[SOURCE DOCUMENT]:
Miolane’s response was immediate.
“She just got up on the whiteboard and she started drawing these little skeletons as input data, output data,” Papillon said.
That meeting set the trajectory for her research: using AI to understand how the human body moves. Papillon explains her work by comparing it to large language models.
“The way that I explain my work is like ChatGPT, but instead of sending in words and sentences and getting back words and sentences, I send in movement and I get back movement,” she said.
Papillon maps out the neural network architectures she builds in the Geometric Intelligence Lab to model complex human motion. Her research treats the human body not just as isolated joints, but as a connected, functional system.
The shape of the pitch
“I build neural networks that are more similar to how we as humans perceive motion, compared to the traditional computer vision approaches,” Papillon said.
This nuance is critical in baseball. Modern stadiums are equipped with systems like Hawk-Eye, which track the position of players’ joints at every frame of the game. This generates a “mountain of data” that teams are racing to understand.
By applying neural networks for human motion, Papillon helps the Dodgers look for patterns the human eye might miss. The goal isn’t to replace the intuition of coaches or scouts, but to give them a new tool.

[TASK DESCRIPTION]:
Answer these questions from the text about Papillon's research:
1. In her comparison with ChatGPT, what does Papillon send in and get back?
2. What do systems like Hawk-Eye track at every frame of the game?
3. Which team does Papillon help look for patterns the human eye might miss?
Base every answer on the text about Papillon's research and nothing else.

[EXERCISE DATA]:
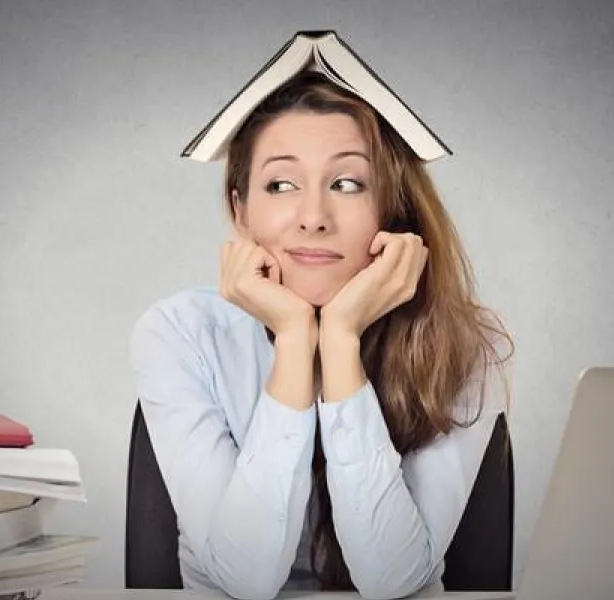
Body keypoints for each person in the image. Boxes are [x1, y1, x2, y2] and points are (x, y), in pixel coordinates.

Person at [129, 68, 514, 600]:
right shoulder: (179, 333)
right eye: (281, 185)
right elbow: (245, 581)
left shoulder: (469, 343)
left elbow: (392, 582)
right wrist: (293, 340)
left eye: (347, 184)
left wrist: (339, 342)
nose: (313, 217)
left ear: (393, 210)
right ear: (240, 212)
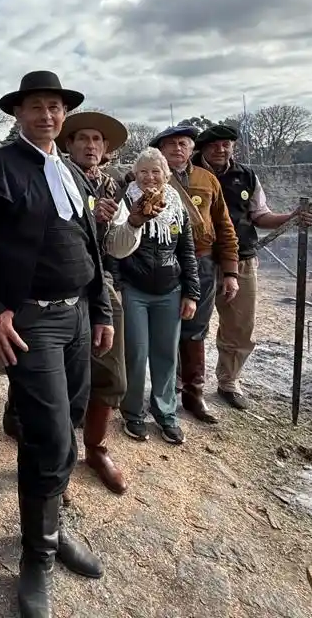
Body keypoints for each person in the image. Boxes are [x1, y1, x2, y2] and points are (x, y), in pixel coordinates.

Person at [0, 71, 129, 618]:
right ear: (18, 112)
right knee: (48, 433)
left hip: (78, 315)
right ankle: (36, 556)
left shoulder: (72, 172)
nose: (47, 116)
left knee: (72, 421)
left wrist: (101, 308)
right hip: (30, 321)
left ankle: (54, 528)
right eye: (37, 106)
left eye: (56, 107)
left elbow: (91, 245)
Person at [192, 124, 312, 409]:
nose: (221, 150)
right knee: (190, 322)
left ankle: (229, 380)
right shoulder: (188, 172)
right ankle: (184, 380)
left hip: (241, 258)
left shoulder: (246, 176)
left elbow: (260, 216)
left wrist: (292, 217)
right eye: (214, 145)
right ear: (203, 148)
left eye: (226, 145)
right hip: (198, 259)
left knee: (239, 325)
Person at [59, 110, 140, 491]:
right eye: (83, 138)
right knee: (55, 373)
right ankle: (54, 451)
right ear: (69, 144)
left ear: (105, 149)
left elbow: (118, 249)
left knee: (110, 370)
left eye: (97, 140)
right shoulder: (55, 175)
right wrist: (91, 217)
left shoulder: (111, 187)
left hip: (100, 282)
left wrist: (132, 222)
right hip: (59, 283)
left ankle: (95, 447)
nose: (90, 146)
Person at [150, 124, 239, 425]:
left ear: (192, 149)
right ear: (161, 149)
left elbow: (224, 226)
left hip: (202, 262)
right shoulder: (148, 177)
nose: (178, 148)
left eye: (184, 143)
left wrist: (230, 271)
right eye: (171, 144)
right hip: (162, 262)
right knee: (163, 329)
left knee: (196, 329)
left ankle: (194, 393)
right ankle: (163, 393)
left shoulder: (207, 179)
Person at [111, 148, 201, 445]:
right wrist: (118, 287)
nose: (150, 177)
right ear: (134, 175)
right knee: (136, 354)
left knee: (165, 354)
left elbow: (187, 251)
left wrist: (191, 293)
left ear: (166, 175)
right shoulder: (125, 202)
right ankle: (133, 412)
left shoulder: (176, 205)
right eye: (143, 172)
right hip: (134, 290)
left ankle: (166, 413)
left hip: (170, 290)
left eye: (156, 171)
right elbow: (114, 250)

[RESULT OF THE EXERCISE]:
1. She sends in movement and gets back movement.
2. The position of players' joints.
3. The Dodgers.